El 70 por ciento de las computadoras fueron entregadas a niños que no tenían una computadora en su hogar. La mitad de ellos forman parte del 20 por ciento más pobre de la población.

Se está llevando el programa a todos los estudiantes y profesores de secundaria, y preescolar. Se habilitará un sistema especial para que todos los niños ciegos de las escuelas públicas puedan utilizar el computador.

Diversos países africanos, y de otros continentes, han pedido a Uruguay asesoría para replicar el programa.

Mientras en El Salvador y otros países hay 479 alumnos por computadora, en Uruguay cada niño tendrá la suya. En la misma dirección va Argentina, con su programa Conectar Igualdad, por el cual se entregaron ya casi 2 millones de computadoras en un breve lapso.

En esos y otros países del UNASUR, se está sembrando igualdad. La pelea es larga. Los sectores más conservadores tratan de deslegitimar a las políticas proigualdad, y de presionar para seguir cooptando los Estados, y recibiendo privilegios.
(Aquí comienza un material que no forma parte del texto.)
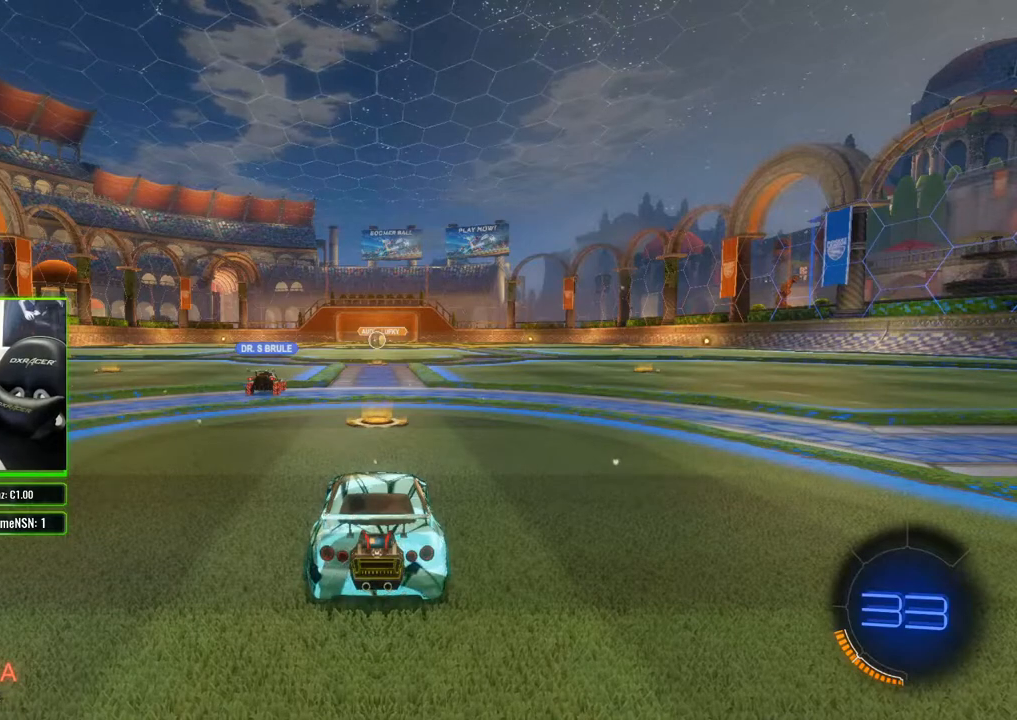
{"buttons": ["R2"], "left_stick": "center", "right_stick": "center", "events": [[33, "R2", "down"], [167, "R2", "up"], [500, "R2", "down"]]}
Saben en el fondo que el nuevo modelo de una economía con rostro humano será invencible cuanto más mejore la igualdad.

Impuestos a los más ricos
El Nobel de Economía Paul Krugman dice que los economistas ortodoxos afirman que no se debe criticar a los muy ricos, ni demandar que paguen impuestos más altos porque son “creadores de trabajos”. Afirma: “Los hechos son que unos cuantos de los muy ricos actuales lograron su riqueza destruyendo trabajos en lugar de crearlos”. Señala que ellos se parecen al personaje de la película Wall Street I de Olivier Stone, Gordon Gheekoo, que decía que “la avaricia es buena”, y “yo no creo nada, yo poseo”.

Miradas sobre las desigualdades
“No deben existir entre los ciudadanos ni extrema pobreza ni excesiva riqueza, porque ambas son productoras de grandes demonios.”